Here's a quick overview of what the study was about...

Abstract

Ribose was added to the existing treatment regimen of a woman with fibromyalgia, resulting in a decrease in symptoms. It has been postulated that patients with fibromyalgia may have an alteration in muscle adenine nucleotide metabolism, leading to depleted energy reserves and an imbalance in cellular adenosine-triphosphate:adenosine 5'-diphosphate:adenosine 5'-monophosphate (ATP:ADP:AMP) ratios with an abnormal energy charge. As a key component in adenine nucleotide synthesis, ribose supplementation may be useful in such patients.

Needless to say in our opinion, one study on one woman does not make findings conclusive.

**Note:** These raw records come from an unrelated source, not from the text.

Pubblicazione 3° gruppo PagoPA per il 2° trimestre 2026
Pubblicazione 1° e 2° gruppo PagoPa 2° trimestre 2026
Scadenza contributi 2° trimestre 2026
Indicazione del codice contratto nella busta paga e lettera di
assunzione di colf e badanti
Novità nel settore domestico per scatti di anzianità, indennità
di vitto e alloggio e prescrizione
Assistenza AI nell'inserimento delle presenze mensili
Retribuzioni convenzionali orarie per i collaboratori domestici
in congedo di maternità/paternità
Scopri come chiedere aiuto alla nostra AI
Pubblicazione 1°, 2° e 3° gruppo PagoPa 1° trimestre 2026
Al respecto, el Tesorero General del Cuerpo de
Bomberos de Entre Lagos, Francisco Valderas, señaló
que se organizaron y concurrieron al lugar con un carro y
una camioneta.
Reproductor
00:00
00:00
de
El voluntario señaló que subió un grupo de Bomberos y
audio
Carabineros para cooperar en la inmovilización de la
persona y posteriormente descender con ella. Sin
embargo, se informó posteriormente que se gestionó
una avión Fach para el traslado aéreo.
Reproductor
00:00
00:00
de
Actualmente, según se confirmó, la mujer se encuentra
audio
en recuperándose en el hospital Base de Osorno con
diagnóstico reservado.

I hunted for additional studies on the subject and I wasn't very impressed by the data I did manage to find. I don't want to be overly negative, but I did find plenty of info on the subject from various websites refuting any benefits --- specifically as they relate to energy and/or athletic performance benefits. One such website (note - the info on this site is a bit old) stated:

"The only research that supports a ribose supplement comes from research on patients with heart conditions who lack the ability to synthesis ribose in the first place. The bottom line on Ribose is that there is still a great deal of research to be done before any claims of athletic performance benefits can be made unequivocally. You'd be wise to save your money and put in some time at the gym rather than relying on this supplement just yet."

What is ribose?

According to one educational site, ribose is a type of 5-carbon sugar, an aldopentose found in riboflavin and ribonucleic acid (RNA) as well as in free ribonucleosides and ribonucleotides. Ribose is a simple carbohydrate that plays a role in high-energy phosphate and nucleic acid synthesis.

Needless to say, there are many sites out there selling ribose. Sometimes all it takes is one positive study (regardless of how thorough the study was) and there's a rush to get it to market.

Here at BLV, we're not convinced on the benefits of ribose supplements at this time.

Hope this answers the questions our reader had on this subject. Sorry --- it probably was not the answer you were hoping to hear.